問6-5::自分が死亡する時間を決定(選択)するには、どの様にしたら、よいでしょうか?

答6-5:もし、あなたが、入出息念(ānāpnāssati)を修習して、すでに、阿羅漢道に到達しているのであれば、あなたは、般涅槃の正確な時間を知ることができる。

《清浄之道》では、一人の、経行の時に、般涅槃した大長老<注332>の例を挙げている。

彼は先に、経行の道の上に、一本の線を引き、その後に、彼に同伴する比庫たちに、彼は、あの線に到達した時、般涅槃するのだ、と告げた。

そして、彼の宣言した通りのことが発生した。

非阿羅漢に関しては、もし、彼らが、過去において、縁起(paṭiccasamuppāda)を修習して、過去、現在と未来の因果関係を識別したことがあるならば、彼らもまた、彼らの寿命の限界を知ることができる。ただ、上に述べた様な、大長老の様な正確さには欠ける。

彼らは、正確な時間を知ることはできない。ただ、死亡する大まかな時間なら、知ることができる。

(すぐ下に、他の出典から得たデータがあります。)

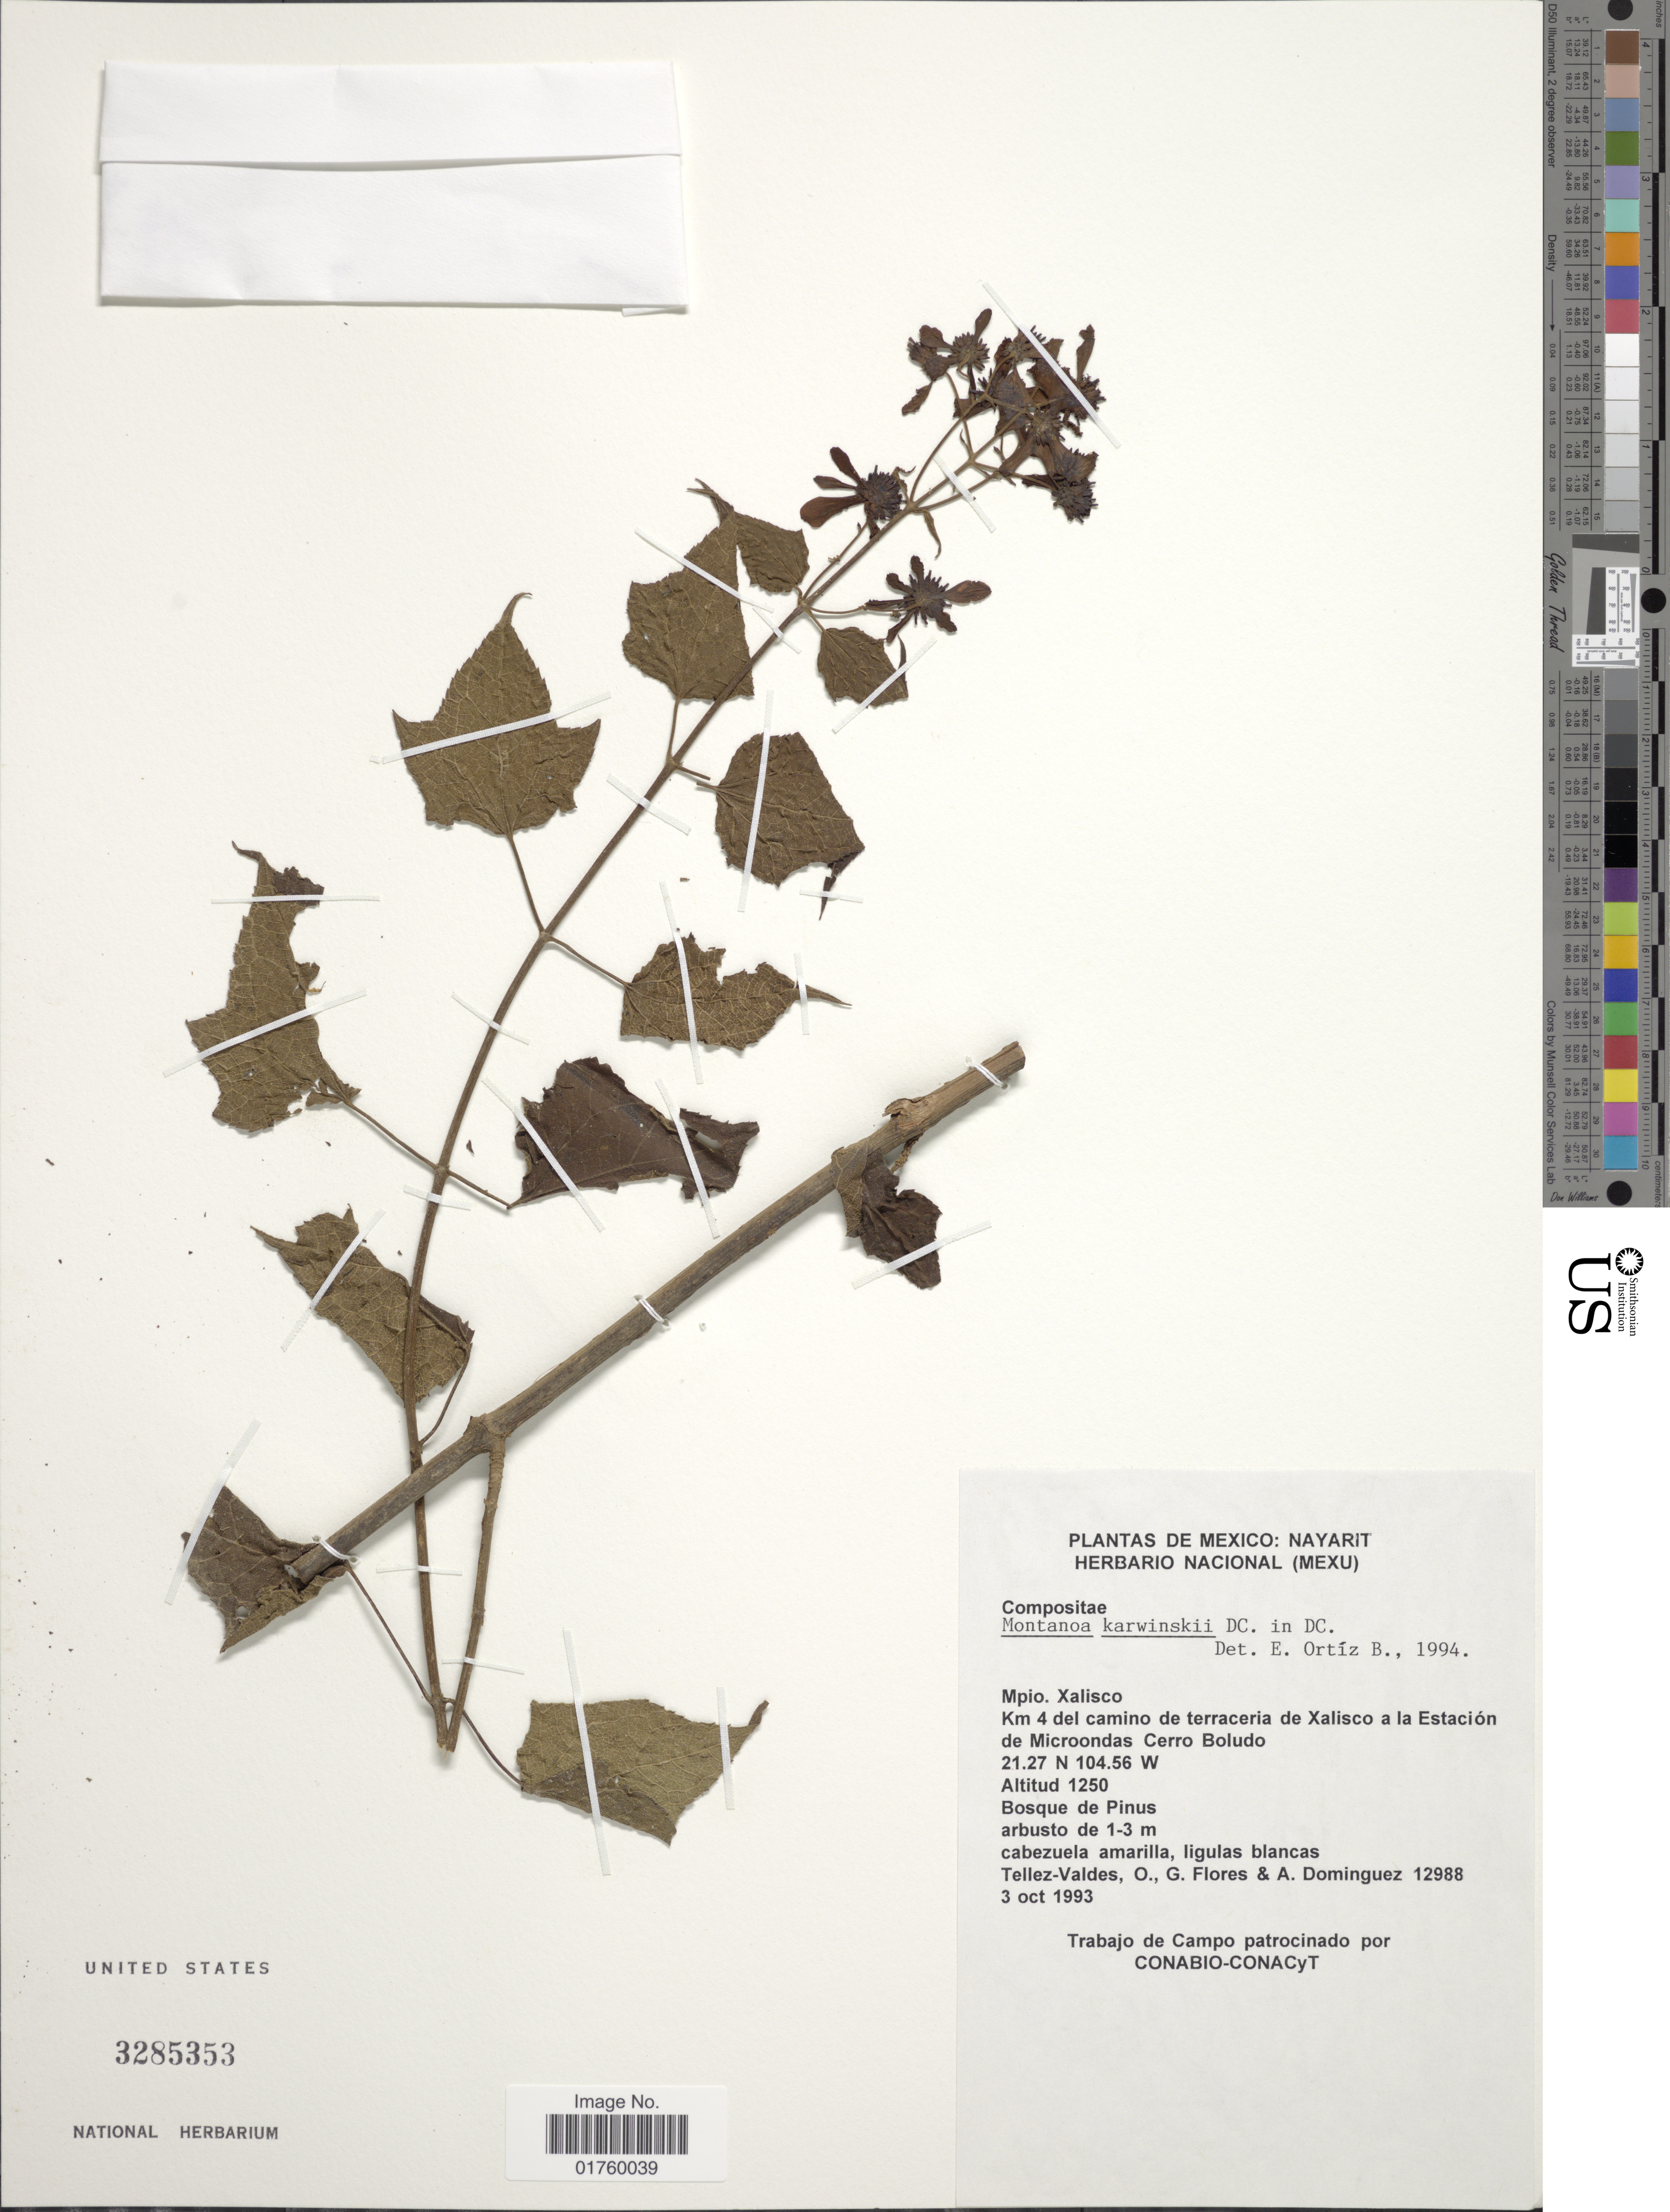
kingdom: Plantae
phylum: Tracheophyta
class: Magnoliopsida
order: Asterales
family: Asteraceae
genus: Montanoa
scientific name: Montanoa karwinskii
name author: DC.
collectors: O. Téllez V., G. Flores F. & A. Dominguez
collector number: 12988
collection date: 1993-10-03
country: Mexico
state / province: Nayarit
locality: Mpio. Xalisco, Km 4 del camino de terraceria de Xalisco a la Estacion de Microondad Cerro Boludo.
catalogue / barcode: US 3285353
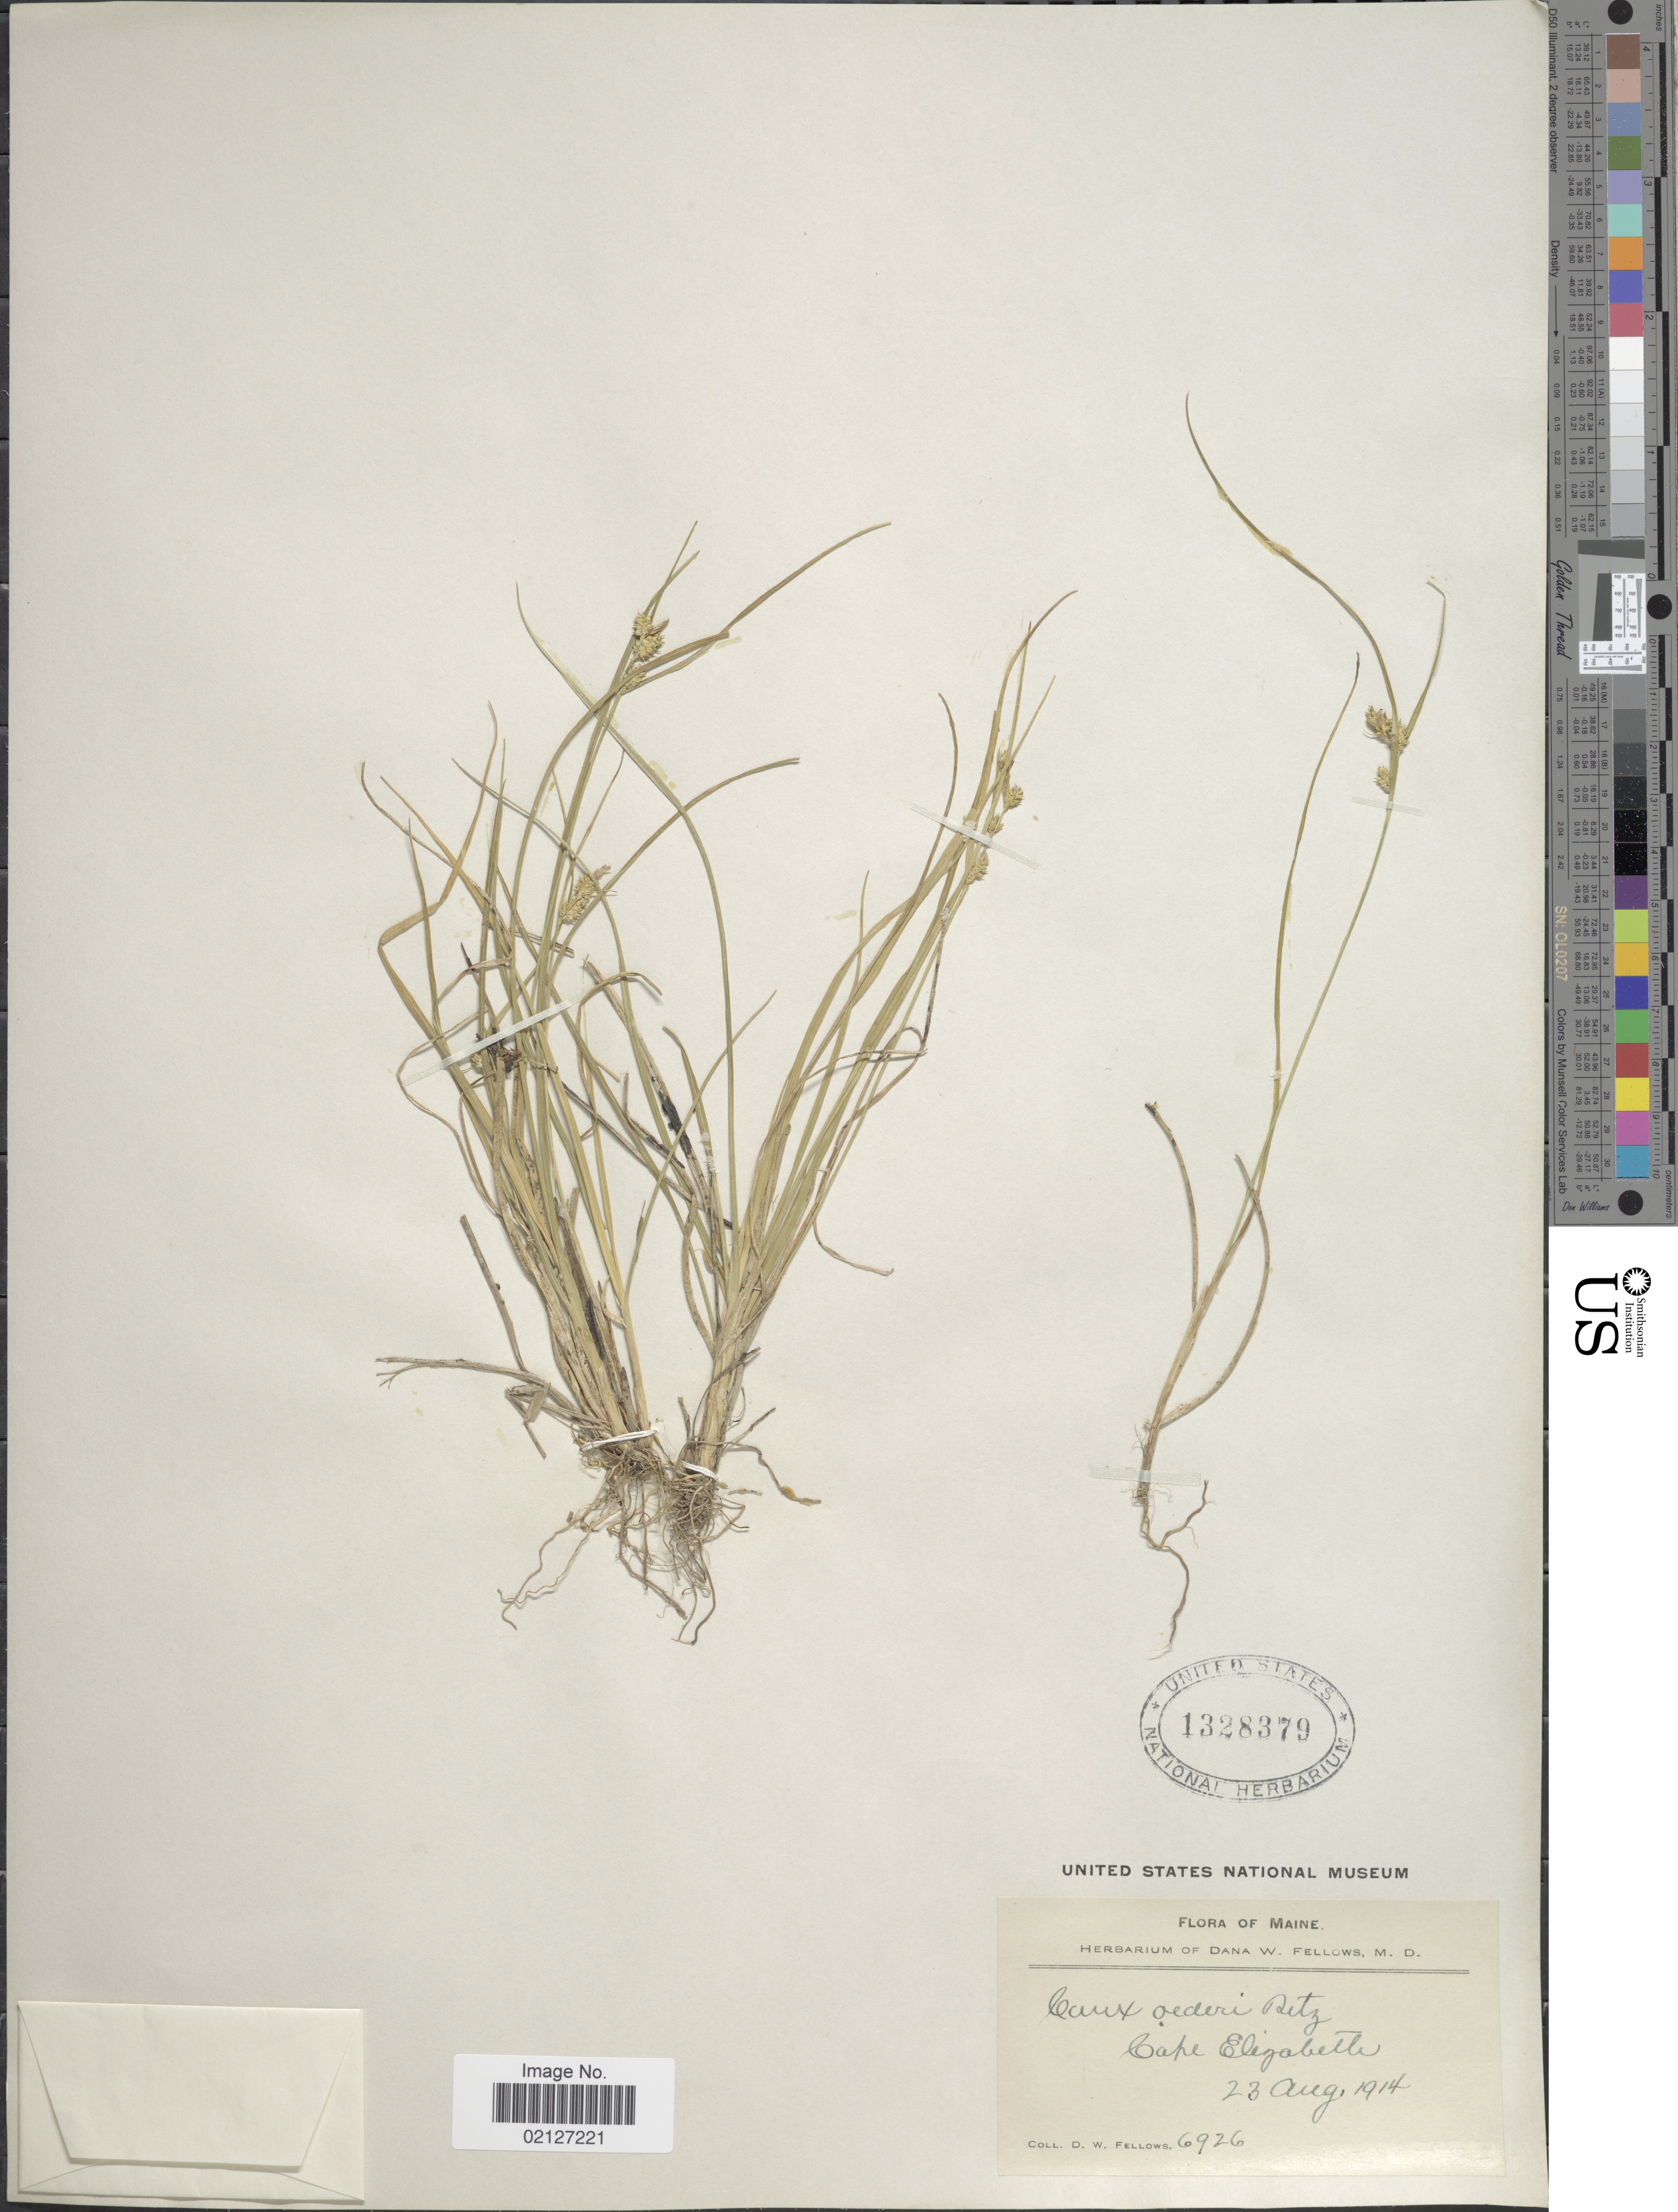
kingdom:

しかし、これらの人々は、己自身の願望に従って死を選択し、かつ般涅槃する訳ではなく、業の法則に従うのである。

シャーリープトラ尊者は、以下の様な偈を読んでいる;

”Nābhinandāmi maraṇaṃ、

nābhinandāmi jīvitaṃ;

kālañca paṭikaṅkhāmi、

nibbisaṃ bhatako yathā”

「私は死にたくない、

私は生きていたくない、

私は(その)時を待っている、

役人が給料を待つが如くに。」

決定した死亡の時間に死亡するのを「決定死(adhimutti-maraṇa)」と言う。

この事は、通常は、はらみつの熟した菩薩にのみ、実践が可能である。

彼らはどうしてこの様にするのか?

彼らが天界に生まれ変わると、そこではハラミツを積むチャンスがない。

彼らは、天界で時間を浪費したくないと思い、故に、ハラミツを積むために、人間社会に生まれ変わる様、決意死を実践するのである。